Almost a third (31%) of people in the UK believe that they will not be able to repay their debt within their lifetime, while 12% state they will not be able to reduce their debt levels, according to new research from Equifax.
The survey, conducted with Gorkana, indicated that those aged between 18 and 24 are the most pessimistic with regards to debt, with only 50% believing they will pay back their debt in full during their lifetime, compared to 78% of 55-64 year olds.
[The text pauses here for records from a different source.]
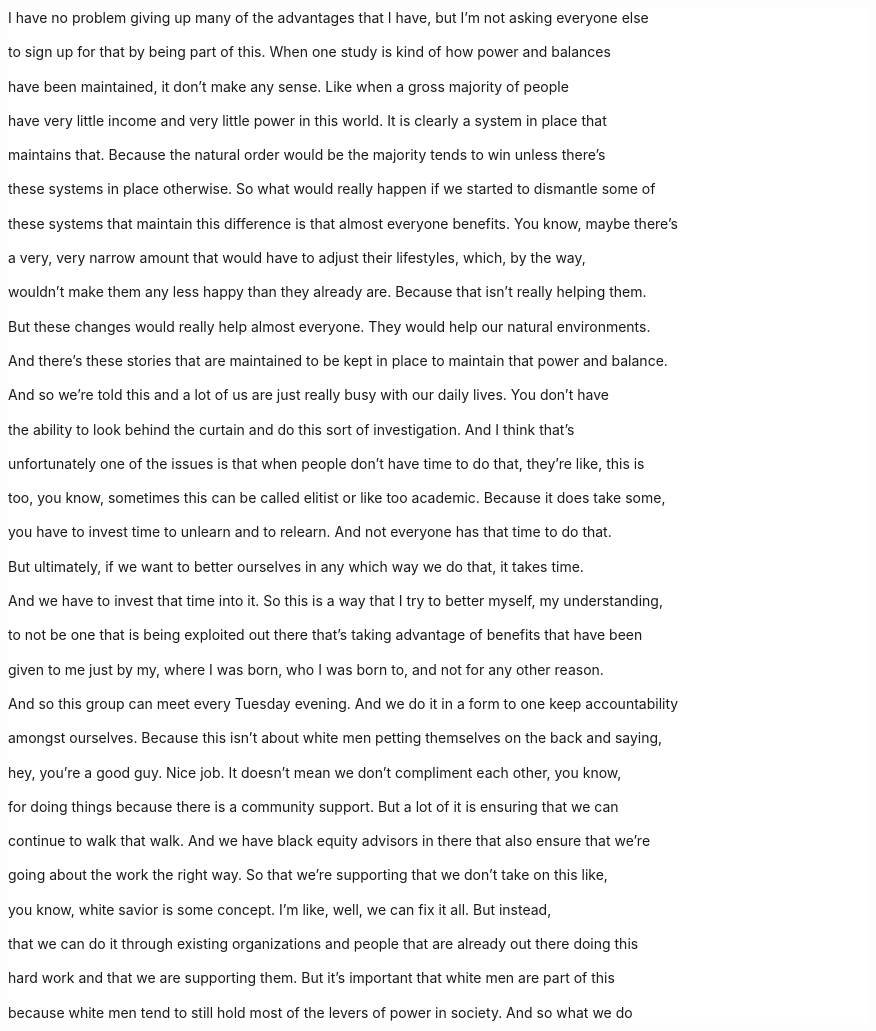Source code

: I have no problem giving up many of the advantages that I have, but I’m not asking everyone else

to sign up for that by being part of this. When one study is kind of how power and balances

have been maintained, it don’t make any sense. Like when a gross majority of people

have very little income and very little power in this world. It is clearly a system in place that

maintains that. Because the natural order would be the majority tends to win unless there’s

these systems in place otherwise. So what would really happen if we started to dismantle some of

these systems that maintain this difference is that almost everyone benefits. You know, maybe there’s

a very, very narrow amount that would have to adjust their lifestyles, which, by the way,

wouldn’t make them any less happy than they already are. Because that isn’t really helping them.

But these changes would really help almost everyone. They would help our natural environments.

And there’s these stories that are maintained to be kept in place to maintain that power and balance.

And so we’re told this and a lot of us are just really busy with our daily lives. You don’t have

the ability to look behind the curtain and do this sort of investigation. And I think that’s

unfortunately one of the issues is that when people don’t have time to do that, they’re like, this is

too, you know, sometimes this can be called elitist or like too academic. Because it does take some,

you have to invest time to unlearn and to relearn. And not everyone has that time to do that.

But ultimately, if we want to better ourselves in any which way we do that, it takes time.

And we have to invest that time into it. So this is a way that I try to better myself, my understanding,

to not be one that is being exploited out there that’s taking advantage of benefits that have been

given to me just by my, where I was born, who I was born to, and not for any other reason.

And so this group can meet every Tuesday evening. And we do it in a form to one keep accountability

amongst ourselves. Because this isn’t about white men petting themselves on the back and saying,

hey, you’re a good guy. Nice job. It doesn’t mean we don’t compliment each other, you know,

for doing things because there is a community support. But a lot of it is ensuring that we can

continue to walk that walk. And we have black equity advisors in there that also ensure that we’re

going about the work the right way. So that we’re supporting that we don’t take on this like,

you know, white savior is some concept. I’m like, well, we can fix it all. But instead,

that we can do it through existing organizations and people that are already out there doing this

hard work and that we are supporting them. But it’s important that white men are part of this

because white men tend to still hold most of the levers of power in society. And so what we do
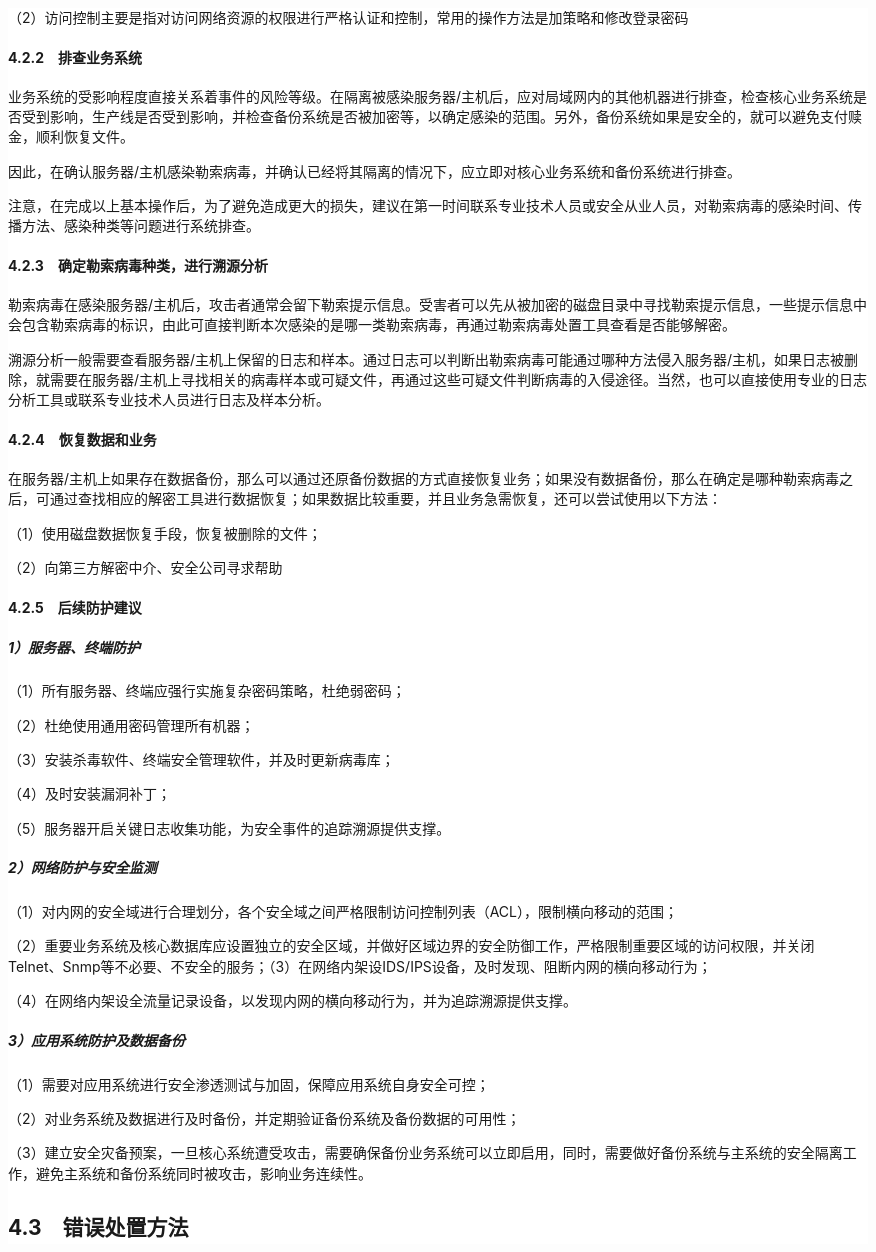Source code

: （2）访问控制主要是指对访问网络资源的权限进行严格认证和控制，常用的操作方法是加策略和修改登录密码

#### 4.2.2　排查业务系统

业务系统的受影响程度直接关系着事件的风险等级。在隔离被感染服务器/主机后，应对局域网内的其他机器进行排查，检查核心业务系统是否受到影响，生产线是否受到影响，并检查备份系统是否被加密等，以确定感染的范围。另外，备份系统如果是安全的，就可以避免支付赎金，顺利恢复文件。

因此，在确认服务器/主机感染勒索病毒，并确认已经将其隔离的情况下，应立即对核心业务系统和备份系统进行排查。

注意，在完成以上基本操作后，为了避免造成更大的损失，建议在第一时间联系专业技术人员或安全从业人员，对勒索病毒的感染时间、传播方法、感染种类等问题进行系统排查。

#### 4.2.3　确定勒索病毒种类，进行溯源分析

勒索病毒在感染服务器/主机后，攻击者通常会留下勒索提示信息。受害者可以先从被加密的磁盘目录中寻找勒索提示信息，一些提示信息中会包含勒索病毒的标识，由此可直接判断本次感染的是哪一类勒索病毒，再通过勒索病毒处置工具查看是否能够解密。

溯源分析一般需要查看服务器/主机上保留的日志和样本。通过日志可以判断出勒索病毒可能通过哪种方法侵入服务器/主机，如果日志被删除，就需要在服务器/主机上寻找相关的病毒样本或可疑文件，再通过这些可疑文件判断病毒的入侵途径。当然，也可以直接使用专业的日志分析工具或联系专业技术人员进行日志及样本分析。

#### 4.2.4　恢复数据和业务

在服务器/主机上如果存在数据备份，那么可以通过还原备份数据的方式直接恢复业务；如果没有数据备份，那么在确定是哪种勒索病毒之后，可通过查找相应的解密工具进行数据恢复；如果数据比较重要，并且业务急需恢复，还可以尝试使用以下方法：

（1）使用磁盘数据恢复手段，恢复被删除的文件；

（2）向第三方解密中介、安全公司寻求帮助

#### 4.2.5　后续防护建议

##### 1）服务器、终端防护

（1）所有服务器、终端应强行实施复杂密码策略，杜绝弱密码；

（2）杜绝使用通用密码管理所有机器；

（3）安装杀毒软件、终端安全管理软件，并及时更新病毒库；

（4）及时安装漏洞补丁；

（5）服务器开启关键日志收集功能，为安全事件的追踪溯源提供支撑。

##### 2）网络防护与安全监测

（1）对内网的安全域进行合理划分，各个安全域之间严格限制访问控制列表（ACL），限制横向移动的范围；

（2）重要业务系统及核心数据库应设置独立的安全区域，并做好区域边界的安全防御工作，严格限制重要区域的访问权限，并关闭Telnet、Snmp等不必要、不安全的服务；（3）在网络内架设IDS/IPS设备，及时发现、阻断内网的横向移动行为；

（4）在网络内架设全流量记录设备，以发现内网的横向移动行为，并为追踪溯源提供支撑。

##### 3）应用系统防护及数据备份

（1）需要对应用系统进行安全渗透测试与加固，保障应用系统自身安全可控；

（2）对业务系统及数据进行及时备份，并定期验证备份系统及备份数据的可用性；

（3）建立安全灾备预案，一旦核心系统遭受攻击，需要确保备份业务系统可以立即启用，同时，需要做好备份系统与主系统的安全隔离工作，避免主系统和备份系统同时被攻击，影响业务连续性。

## 4.3　错误处置方法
Furthermore, the study found that men are more confident they will clear their debt compared to women, at 73% and 65% respectively.
People from the East Midlands (59%) were the least likely to think they will repay all their debt over their lifetime, with those from the North East (16%) and London (16%) most likely to believe they won’t pay off any debt over this period.
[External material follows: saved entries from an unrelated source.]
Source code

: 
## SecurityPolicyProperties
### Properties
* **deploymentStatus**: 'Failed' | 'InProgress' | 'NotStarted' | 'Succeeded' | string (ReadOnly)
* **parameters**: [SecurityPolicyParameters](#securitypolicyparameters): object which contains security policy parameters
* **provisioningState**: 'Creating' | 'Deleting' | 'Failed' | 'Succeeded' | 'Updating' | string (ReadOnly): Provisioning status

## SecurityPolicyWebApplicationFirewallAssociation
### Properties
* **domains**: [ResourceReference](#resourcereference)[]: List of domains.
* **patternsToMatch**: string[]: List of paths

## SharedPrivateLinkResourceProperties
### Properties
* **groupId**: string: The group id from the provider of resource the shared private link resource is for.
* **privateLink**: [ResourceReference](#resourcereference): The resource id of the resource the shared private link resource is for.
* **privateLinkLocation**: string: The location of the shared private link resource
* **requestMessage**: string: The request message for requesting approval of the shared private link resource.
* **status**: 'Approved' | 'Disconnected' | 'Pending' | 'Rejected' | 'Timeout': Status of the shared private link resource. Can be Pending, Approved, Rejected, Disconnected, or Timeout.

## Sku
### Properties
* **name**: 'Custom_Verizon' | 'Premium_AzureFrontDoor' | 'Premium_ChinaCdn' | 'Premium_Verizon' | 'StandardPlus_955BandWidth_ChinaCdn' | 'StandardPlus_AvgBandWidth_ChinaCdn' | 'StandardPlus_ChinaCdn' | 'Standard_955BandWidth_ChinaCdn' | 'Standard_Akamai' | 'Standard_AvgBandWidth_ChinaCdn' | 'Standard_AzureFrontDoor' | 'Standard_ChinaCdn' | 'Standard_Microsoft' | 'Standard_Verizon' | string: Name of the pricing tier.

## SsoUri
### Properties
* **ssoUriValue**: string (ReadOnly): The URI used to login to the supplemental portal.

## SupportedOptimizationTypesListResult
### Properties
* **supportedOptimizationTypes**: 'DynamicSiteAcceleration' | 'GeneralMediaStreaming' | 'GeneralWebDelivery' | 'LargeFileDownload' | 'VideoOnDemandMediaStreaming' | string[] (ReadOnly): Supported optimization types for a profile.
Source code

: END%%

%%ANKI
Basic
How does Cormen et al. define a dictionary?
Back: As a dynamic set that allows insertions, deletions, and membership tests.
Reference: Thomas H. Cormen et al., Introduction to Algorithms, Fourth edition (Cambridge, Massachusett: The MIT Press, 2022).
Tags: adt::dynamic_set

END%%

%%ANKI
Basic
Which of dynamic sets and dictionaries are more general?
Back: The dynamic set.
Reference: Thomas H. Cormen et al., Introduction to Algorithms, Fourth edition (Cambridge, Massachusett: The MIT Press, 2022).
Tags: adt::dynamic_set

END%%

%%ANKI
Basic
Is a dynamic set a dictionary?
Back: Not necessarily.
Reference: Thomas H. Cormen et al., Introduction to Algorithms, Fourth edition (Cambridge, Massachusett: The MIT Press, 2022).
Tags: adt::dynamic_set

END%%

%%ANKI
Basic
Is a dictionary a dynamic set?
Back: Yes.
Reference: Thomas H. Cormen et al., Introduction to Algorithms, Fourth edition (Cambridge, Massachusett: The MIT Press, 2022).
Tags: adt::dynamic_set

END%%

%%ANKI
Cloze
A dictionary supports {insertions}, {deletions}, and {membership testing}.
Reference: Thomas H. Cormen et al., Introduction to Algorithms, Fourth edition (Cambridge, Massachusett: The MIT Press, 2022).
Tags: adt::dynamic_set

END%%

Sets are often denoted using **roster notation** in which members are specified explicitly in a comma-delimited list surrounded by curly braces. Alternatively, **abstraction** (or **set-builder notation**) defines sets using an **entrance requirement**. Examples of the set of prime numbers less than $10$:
Those aged 25-34 are most willing to make lifestyle sacrifices to manage their outgoings, with 78% buying own brand foods or shopping at budget supermarkets compared to just 58% of those 65 or over. Similarly, almost three quarters (72%) of 25-44 year olds have reduced their spending on items such as clothes, holidays and gym memberships in an attempt to reduce spending, compared to just 45% of those aged over 65.
Equifax head of financial difficulties Richard Haymes said: “There’s a clear generational divide when it comes to the perception and treatment of debt, with younger people feeling less confident of ever being debt-free. This may be down to factors such as increasing levels of student loans and exponentially higher property costs, as well as a prolonged period of low interest rates, which means credit for those who can afford is relatively cheap to access.
“With inflation hitting a six-month high in August (2.7%), a recent interest rate rise and limited wage growth, it’s disconcerting that a large proportion of people are taking on debt without a realistic expectation of being able to pay it back.”